Construction of A Quadruped Robot Imitation Motion Control System Based on Deep Reinforcement Learning
摘要
As quadruped robots are increasingly applied in complex environments, how to efficiently control their motion has become a critical research issue. To enhance the performance of the robot control system, this study optimizes the Deep Deterministic Policy Gradient (DDPG) algorithm by integrating a Convolutional Neural Network (CNN) to improve the adaptability and motion control efficiency of quadruped robots in dynamic environments. Experimental results demonstrate that CNN-DDPG excels across multiple evaluation metrics. In terms of convergence speed, CNN-DDPG achieves an average reward of 9.5 within the first 100 iterations, significantly higher than the 5.2 for DDPG, 6.3 for Proximal Policy Optimization (PPO), 4.9 for Asynchronous Advantage Actor-Critic (A3C), and 7.0 for Soft Actor-Critic (SAC).
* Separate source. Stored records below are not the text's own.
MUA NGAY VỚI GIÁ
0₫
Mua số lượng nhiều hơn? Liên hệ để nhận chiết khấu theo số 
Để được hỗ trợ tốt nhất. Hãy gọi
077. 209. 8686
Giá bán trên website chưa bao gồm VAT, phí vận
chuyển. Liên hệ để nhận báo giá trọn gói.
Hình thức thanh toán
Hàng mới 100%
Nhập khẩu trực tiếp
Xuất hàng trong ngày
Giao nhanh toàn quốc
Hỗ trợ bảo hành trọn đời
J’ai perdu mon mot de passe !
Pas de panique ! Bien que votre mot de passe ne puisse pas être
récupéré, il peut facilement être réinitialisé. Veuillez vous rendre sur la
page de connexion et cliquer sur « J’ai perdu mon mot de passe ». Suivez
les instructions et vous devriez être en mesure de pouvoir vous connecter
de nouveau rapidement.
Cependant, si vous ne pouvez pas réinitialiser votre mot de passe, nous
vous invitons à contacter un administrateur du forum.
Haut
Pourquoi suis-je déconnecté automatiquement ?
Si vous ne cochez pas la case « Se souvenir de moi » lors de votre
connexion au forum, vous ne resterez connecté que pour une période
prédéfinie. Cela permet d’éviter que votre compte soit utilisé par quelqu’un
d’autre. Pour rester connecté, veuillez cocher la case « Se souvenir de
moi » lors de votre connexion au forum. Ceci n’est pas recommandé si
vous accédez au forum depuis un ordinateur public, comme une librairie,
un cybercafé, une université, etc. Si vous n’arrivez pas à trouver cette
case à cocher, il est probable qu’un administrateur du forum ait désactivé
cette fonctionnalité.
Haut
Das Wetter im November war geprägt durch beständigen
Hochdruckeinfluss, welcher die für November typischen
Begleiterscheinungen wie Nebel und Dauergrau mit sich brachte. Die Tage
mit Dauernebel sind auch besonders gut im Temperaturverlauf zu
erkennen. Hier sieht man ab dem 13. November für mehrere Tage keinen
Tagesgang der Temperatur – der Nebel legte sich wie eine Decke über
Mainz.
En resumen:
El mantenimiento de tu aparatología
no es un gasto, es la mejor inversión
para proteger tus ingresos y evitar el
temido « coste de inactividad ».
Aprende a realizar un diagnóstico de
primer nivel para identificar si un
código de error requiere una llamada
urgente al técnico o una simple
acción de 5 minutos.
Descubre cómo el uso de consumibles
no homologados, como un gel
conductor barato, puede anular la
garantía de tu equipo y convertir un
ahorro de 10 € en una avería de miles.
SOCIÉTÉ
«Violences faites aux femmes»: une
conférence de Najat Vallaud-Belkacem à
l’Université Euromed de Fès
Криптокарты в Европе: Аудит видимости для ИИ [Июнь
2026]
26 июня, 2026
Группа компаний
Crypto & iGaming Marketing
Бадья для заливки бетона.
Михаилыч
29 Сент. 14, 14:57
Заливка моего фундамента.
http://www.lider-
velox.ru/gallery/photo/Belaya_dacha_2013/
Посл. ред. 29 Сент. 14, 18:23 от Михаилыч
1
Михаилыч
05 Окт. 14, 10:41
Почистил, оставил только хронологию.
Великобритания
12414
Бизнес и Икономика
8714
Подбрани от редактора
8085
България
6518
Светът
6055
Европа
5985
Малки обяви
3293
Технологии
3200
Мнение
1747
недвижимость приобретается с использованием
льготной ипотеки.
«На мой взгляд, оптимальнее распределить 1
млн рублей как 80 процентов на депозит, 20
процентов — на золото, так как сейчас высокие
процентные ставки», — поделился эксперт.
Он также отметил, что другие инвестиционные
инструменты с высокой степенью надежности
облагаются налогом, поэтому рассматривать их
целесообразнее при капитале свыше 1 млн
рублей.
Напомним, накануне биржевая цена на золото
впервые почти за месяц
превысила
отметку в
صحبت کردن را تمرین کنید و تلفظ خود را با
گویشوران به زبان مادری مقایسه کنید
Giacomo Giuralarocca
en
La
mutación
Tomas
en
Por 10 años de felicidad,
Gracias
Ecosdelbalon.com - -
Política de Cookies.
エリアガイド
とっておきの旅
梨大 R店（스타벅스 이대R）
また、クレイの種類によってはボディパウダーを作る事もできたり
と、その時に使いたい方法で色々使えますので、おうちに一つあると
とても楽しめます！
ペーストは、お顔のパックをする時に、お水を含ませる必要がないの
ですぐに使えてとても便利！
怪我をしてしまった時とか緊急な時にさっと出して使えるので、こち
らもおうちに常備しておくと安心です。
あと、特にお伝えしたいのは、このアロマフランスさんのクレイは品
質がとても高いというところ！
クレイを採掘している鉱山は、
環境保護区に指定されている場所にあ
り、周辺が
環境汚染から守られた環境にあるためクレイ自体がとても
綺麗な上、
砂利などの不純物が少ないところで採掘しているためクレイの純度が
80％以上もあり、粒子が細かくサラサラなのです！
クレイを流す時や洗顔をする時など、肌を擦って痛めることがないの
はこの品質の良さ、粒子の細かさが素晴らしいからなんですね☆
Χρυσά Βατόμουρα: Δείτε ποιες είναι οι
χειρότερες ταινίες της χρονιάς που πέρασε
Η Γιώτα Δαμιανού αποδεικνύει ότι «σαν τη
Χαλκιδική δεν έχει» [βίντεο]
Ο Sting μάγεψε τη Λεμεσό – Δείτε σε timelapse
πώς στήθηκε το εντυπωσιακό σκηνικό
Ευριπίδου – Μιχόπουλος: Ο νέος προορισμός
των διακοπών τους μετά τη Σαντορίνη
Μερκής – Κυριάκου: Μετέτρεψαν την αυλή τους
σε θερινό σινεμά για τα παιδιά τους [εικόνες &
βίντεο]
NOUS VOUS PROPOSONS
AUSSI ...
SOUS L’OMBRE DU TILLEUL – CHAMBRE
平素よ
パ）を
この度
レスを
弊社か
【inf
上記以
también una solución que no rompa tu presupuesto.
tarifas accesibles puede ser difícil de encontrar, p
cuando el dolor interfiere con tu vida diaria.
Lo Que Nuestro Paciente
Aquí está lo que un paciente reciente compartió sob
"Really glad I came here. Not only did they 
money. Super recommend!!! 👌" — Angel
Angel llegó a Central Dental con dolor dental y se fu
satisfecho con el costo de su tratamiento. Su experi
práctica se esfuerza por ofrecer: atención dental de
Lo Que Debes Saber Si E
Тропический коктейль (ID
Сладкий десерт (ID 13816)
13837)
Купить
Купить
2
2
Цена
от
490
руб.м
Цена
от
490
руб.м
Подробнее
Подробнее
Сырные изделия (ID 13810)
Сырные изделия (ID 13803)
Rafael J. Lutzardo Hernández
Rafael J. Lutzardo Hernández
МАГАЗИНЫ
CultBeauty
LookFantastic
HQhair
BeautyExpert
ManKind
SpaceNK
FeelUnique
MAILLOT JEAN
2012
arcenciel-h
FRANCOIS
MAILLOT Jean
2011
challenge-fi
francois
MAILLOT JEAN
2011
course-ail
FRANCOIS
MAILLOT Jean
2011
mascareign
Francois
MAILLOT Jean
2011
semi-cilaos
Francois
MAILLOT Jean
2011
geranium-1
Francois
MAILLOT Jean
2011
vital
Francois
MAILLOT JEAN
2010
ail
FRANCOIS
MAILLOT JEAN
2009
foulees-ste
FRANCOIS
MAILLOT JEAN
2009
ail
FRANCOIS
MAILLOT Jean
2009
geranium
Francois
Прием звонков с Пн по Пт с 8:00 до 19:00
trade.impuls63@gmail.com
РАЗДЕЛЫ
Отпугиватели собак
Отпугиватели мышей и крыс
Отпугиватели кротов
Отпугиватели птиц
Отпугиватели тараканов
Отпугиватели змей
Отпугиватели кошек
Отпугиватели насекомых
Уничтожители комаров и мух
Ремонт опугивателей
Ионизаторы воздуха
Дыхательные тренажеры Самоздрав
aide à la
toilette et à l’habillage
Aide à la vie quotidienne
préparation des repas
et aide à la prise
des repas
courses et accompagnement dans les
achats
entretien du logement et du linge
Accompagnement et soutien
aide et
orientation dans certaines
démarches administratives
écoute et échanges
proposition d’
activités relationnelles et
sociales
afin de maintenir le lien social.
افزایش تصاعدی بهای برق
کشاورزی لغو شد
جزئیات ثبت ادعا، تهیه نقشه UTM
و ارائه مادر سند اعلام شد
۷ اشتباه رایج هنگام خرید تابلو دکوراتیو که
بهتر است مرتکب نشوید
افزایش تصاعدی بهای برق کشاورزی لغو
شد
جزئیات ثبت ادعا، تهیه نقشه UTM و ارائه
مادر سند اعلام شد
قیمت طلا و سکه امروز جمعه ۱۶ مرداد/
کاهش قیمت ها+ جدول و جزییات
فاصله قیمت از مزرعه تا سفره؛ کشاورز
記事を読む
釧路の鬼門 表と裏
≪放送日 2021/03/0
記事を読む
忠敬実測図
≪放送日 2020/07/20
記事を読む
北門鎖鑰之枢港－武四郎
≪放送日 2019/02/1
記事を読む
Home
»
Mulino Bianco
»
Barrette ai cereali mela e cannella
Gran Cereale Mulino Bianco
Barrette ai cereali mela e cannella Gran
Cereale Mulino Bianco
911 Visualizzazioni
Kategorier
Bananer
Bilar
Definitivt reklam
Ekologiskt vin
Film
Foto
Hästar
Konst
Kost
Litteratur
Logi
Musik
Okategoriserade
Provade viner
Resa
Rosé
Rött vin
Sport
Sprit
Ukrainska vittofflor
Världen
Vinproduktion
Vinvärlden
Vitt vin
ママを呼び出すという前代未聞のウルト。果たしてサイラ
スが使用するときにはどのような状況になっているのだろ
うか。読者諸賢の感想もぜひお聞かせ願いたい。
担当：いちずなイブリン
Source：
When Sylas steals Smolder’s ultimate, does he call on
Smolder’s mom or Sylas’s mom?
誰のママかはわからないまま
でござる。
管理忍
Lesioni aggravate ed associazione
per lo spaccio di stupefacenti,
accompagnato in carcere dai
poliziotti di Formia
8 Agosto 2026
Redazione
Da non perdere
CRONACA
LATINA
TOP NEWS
As the number of iterations increases, the performance of CNN-DDPG continues to improve, notably outperforming other algorithms. Additionally, CNN-DDPG exhibits lower loss values and shorter path lengths in loss function optimization and path planning, especially in complex obstacle environments, effectively reducing redundant paths and enhancing task execution efficiency. By introducing CNN to optimize the DDPG algorithm, CNN-DDPG significantly improves the convergence speed and optimization effect of the robot control system in complex tasks, demonstrating high practical value and application prospects.